And gawd if that doesn’t get my boxers in a twist.
Especially since, let’s be honest, I fetishize the theorization of gender a little bit (or, um, maybe a lot), so the verbal explanation of gender and sexuality that femmes are pretty much required to do (because the sex-gender assumption is so strong) is all the more hot to me, and even sometimes MORE valid than the androgynous or rejection of femininity presentation of many other dykes and queers. Because, I mean, your strappy sandals are really hot, don’t get me wrong, but if you can’t use words to talk about femininity and sexuality and dykeness and a claim to queer culture and an acknowledgment of the complications of living in a culture which heteronormatizes femininity, are you going to get my blood pumping? Probably not. The femininity without the intention behind it is less appealing – to me, personally – than the ability to explain it.
From what I can tell, the issue of femme invisibility is at least threefold: visibility to straight folks, visibility to queer folks, and visibility to femmes themselves.
Passing: In/visibility to the Straight World
Not being seen as queer and recognized as radical by straight folks is a common complaint I hear from femmes. There is an added burden of constantly having to come out verbally, constantly having to remind the folks around you that you are queer, constantly having to deflect and defend yourselves against unwanted straight male attractions, since in this culture the display of femininity is presumed to be for the attraction of men, men’s gaze, men’s sexual advancement. It is seen as an invitation to being hit on, in fact. A girl out on the town and all dressed up in heels, dresses, lipstick, must be trying to “catch a man.” Of course, this isn’t true. Whoever this girl is, she could be wearing those things for all kinds of reasons, for her boyfriend, for her friends, for herself, for her wife.
And this is constant. Walking down the street, catching a cab, on the subway, at work, at a party, at a play, at a concert, in a bar – everywhere a femme goes, her femininity is assumed to be for men and to attract a man.
·····
WRITTEN EXERCISE
Rewrite the passage on femme invisibility starting with "Especially since, let’s" and going on through "to explain it.", swapping "strappy sandals" for "high heels". The items that come next are separate material and have no connection to the passage on femme invisibility.

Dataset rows
·····
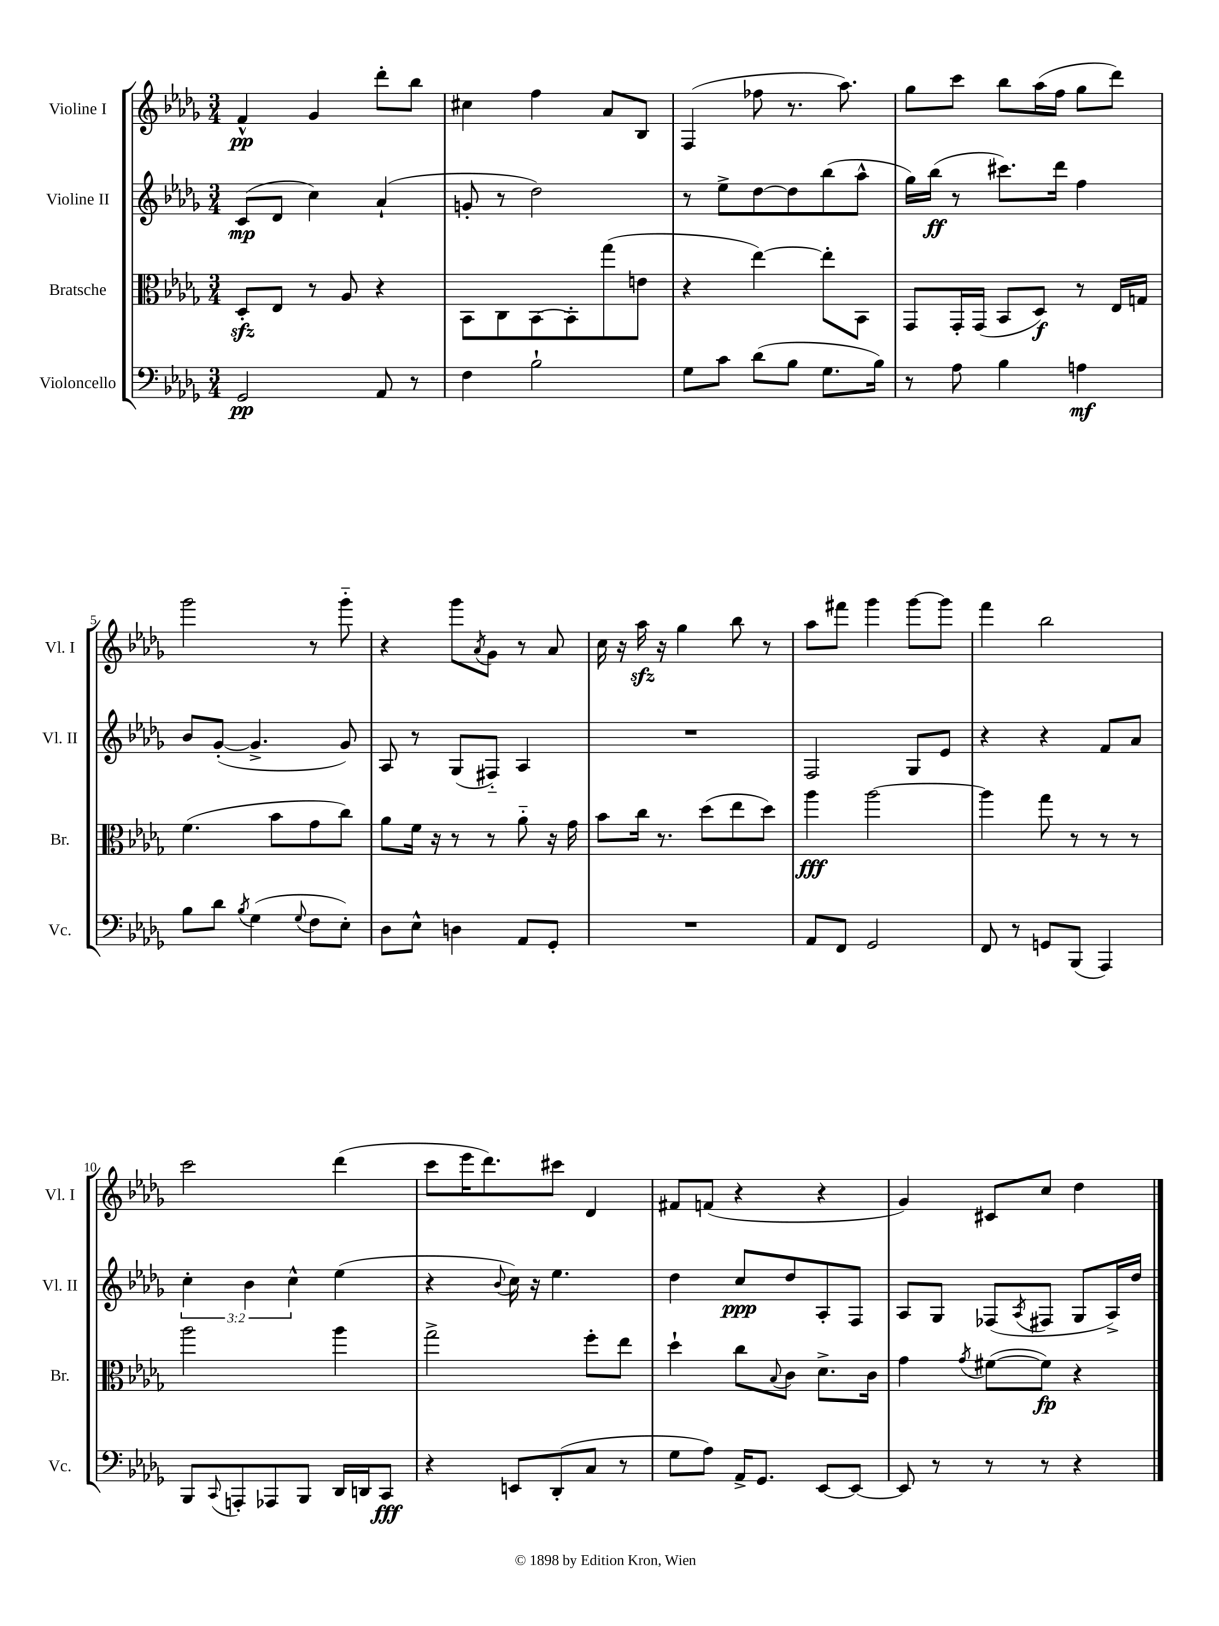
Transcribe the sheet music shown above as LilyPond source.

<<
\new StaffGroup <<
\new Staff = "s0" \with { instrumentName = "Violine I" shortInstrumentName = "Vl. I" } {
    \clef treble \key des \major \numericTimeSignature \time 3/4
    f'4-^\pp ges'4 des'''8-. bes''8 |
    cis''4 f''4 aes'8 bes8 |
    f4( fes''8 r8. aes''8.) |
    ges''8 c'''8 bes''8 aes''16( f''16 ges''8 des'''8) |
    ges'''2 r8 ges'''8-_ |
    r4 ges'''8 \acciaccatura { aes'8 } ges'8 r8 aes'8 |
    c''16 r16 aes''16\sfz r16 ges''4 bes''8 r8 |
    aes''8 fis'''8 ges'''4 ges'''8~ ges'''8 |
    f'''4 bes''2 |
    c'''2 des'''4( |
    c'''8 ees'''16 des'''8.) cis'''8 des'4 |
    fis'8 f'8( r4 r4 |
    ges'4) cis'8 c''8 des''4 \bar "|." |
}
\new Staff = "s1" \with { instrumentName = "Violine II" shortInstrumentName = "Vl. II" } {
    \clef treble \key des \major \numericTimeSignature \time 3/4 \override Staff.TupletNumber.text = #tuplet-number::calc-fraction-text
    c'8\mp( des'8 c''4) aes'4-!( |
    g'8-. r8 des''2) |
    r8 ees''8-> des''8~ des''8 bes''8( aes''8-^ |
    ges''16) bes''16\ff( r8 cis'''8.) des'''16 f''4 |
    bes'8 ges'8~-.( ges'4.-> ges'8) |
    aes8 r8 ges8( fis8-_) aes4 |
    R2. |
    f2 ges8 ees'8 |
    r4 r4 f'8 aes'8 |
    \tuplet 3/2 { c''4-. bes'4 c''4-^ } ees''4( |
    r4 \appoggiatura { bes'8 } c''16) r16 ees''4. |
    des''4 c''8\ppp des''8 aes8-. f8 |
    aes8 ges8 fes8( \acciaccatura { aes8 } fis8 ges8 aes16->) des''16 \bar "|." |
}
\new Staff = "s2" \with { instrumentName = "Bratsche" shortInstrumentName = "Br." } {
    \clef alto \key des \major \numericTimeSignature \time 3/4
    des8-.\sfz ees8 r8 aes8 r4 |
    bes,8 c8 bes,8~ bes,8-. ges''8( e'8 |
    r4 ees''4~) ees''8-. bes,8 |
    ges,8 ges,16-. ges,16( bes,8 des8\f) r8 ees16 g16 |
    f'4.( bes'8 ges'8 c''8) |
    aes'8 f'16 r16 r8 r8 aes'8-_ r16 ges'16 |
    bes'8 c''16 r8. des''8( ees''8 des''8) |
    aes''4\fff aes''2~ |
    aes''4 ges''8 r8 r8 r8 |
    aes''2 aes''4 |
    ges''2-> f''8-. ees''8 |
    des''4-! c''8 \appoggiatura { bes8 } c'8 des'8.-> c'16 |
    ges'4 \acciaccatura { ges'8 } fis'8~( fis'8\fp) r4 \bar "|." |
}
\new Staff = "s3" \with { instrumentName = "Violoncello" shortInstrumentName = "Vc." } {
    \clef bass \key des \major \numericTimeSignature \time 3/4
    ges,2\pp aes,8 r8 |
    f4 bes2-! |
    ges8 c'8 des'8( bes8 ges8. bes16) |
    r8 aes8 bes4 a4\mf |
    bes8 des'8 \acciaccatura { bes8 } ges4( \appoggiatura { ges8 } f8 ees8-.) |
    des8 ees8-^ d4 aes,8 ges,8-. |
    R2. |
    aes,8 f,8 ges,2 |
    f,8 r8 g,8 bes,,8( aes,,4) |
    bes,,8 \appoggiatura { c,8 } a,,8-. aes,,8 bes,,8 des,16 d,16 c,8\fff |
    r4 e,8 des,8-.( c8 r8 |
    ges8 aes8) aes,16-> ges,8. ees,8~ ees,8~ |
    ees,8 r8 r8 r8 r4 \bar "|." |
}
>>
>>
·····
FINISHED TASK
Especially since, let’s be honest, I fetishize the theorization of gender a little bit (or, um, maybe a lot), so the verbal explanation of gender and sexuality that femmes are pretty much required to do (because the sex-gender assumption is so strong) is all the more hot to me, and even sometimes MORE valid than the androgynous or rejection of femininity presentation of many other dykes and queers. Because, I mean, your high heels are really hot, don’t get me wrong, but if you can’t use words to talk about femininity and sexuality and dykeness and a claim to queer culture and an acknowledgment of the complications of living in a culture which heteronormatizes femininity, are you going to get my blood pumping? Probably not. The femininity without the intention behind it is less appealing – to me, personally – than the ability to explain it.